OpenMP support
What is OpenMP?
OpenMP is an API accessed by language directives to do multi threaded programming, see also http://www.openmp.org. Currently, there is only OpenMP syntax defined for C and Fortran. This page tries to collect some stuff to settle down pascal syntax for it.
Pascal syntax for OpenMP
Proposal 1
Foreword
At first, I must admit that some parts of the OpenMP specification I still don't understand. They did a terrible good job throwing away all common terms ever used in multi threading context, and invented their own ones.
Syntax vs. Compiler directives
OpenMP for C and C++ is implemented by using compiler directives mainly due to the reasons of source code compatibility (or: standards compliance). So a conforming program is intended to behave the same regardless if the actual compiler compiling the program supports those special pragmas or not.
For FreePascal I don't think this is the way to go, because first it changes comments into code and second, it makes the program far less readable. For C programs this doesn't seem to be an issue, if you get my meaning. But in my opinion, readability is a far more important issue than compatibility to older/different compilers. If all else fails, a preprocessor could be provided to strip out the parallel specific stuff, as has been suggested by Marco. Note that you would need this preprocessor for the directives too because older FPCs and Delphi don't skip unknown directives.
Well, enough talk, I start with the easier directives which are luckily the more fundamental ones.
Ok, I got more input than I'd expected and less time than I wished. :) Anyway, against my own objection, the idea of enclosing the parallel code into (local) functions looks very appealing, so I've changed the example accordingly.
parallel
The parallel
construct can only be used for a structured block. That means in Pascal it should be enclosed in some sort of begin
/end
pair anyway - so, as it has been suggested, we could use a (in this particular example non-local) function instead. Though, I don't know yet, if this may bite with other parts of the spec as this is evolving. Let's try:
(Original example A.4.1.c of the OpenMP V2.5 specification):
procedure SubDomain (var x : array of Float;
istart : Integer;
ipoints : Integer)
var
i : Integer;
begin
for i := 0 to ipoints - 1 do
x[istart + i] := 123.456;
end {SubDomain};
parallel procedure Sub (var x : array of Float);
// Variables declared here have private
context.

◇ ◇ ◇ ◇ ◇ ◇ ◇

Write out, word for word, the stretch of the OpenMP support page from "OpenMP is an" through "pragmas or not.".

## DATA LINES

◇ ◇ ◇ ◇ ◇ ◇ ◇

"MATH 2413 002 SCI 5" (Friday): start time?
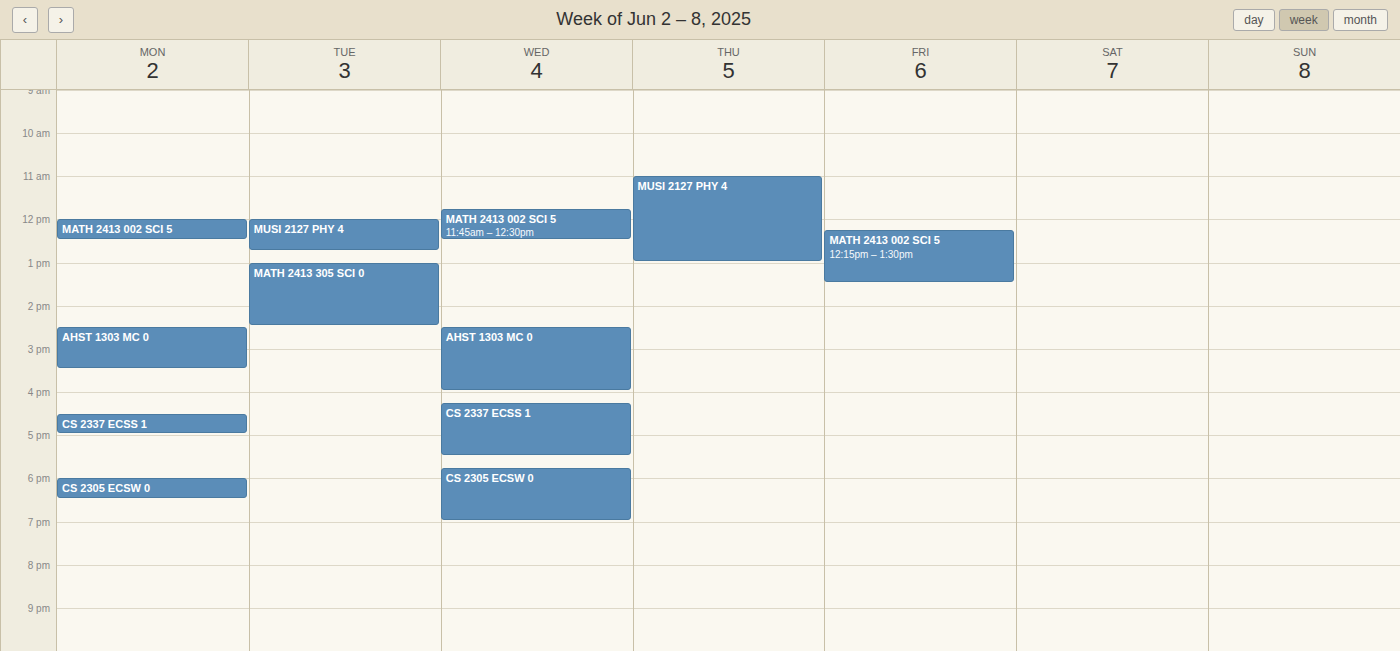
12:15 PM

◇ ◇ ◇ ◇ ◇ ◇ ◇

## ANSWER FOR THE TASK
OpenMP is an API accessed by language directives to do multi threaded programming, see also http://www.openmp.org. Currently, there is only OpenMP syntax defined for C and Fortran. This page tries to collect some stuff to settle down pascal syntax for it.
Pascal syntax for OpenMP
Proposal 1
Foreword
At first, I must admit that some parts of the OpenMP specification I still don't understand. They did a terrible good job throwing away all common terms ever used in multi threading context, and invented their own ones.
Syntax vs. Compiler directives
OpenMP for C and C++ is implemented by using compiler directives mainly due to the reasons of source code compatibility (or: standards compliance). So a conforming program is intended to behave the same regardless if the actual compiler compiling the program supports those special pragmas or not.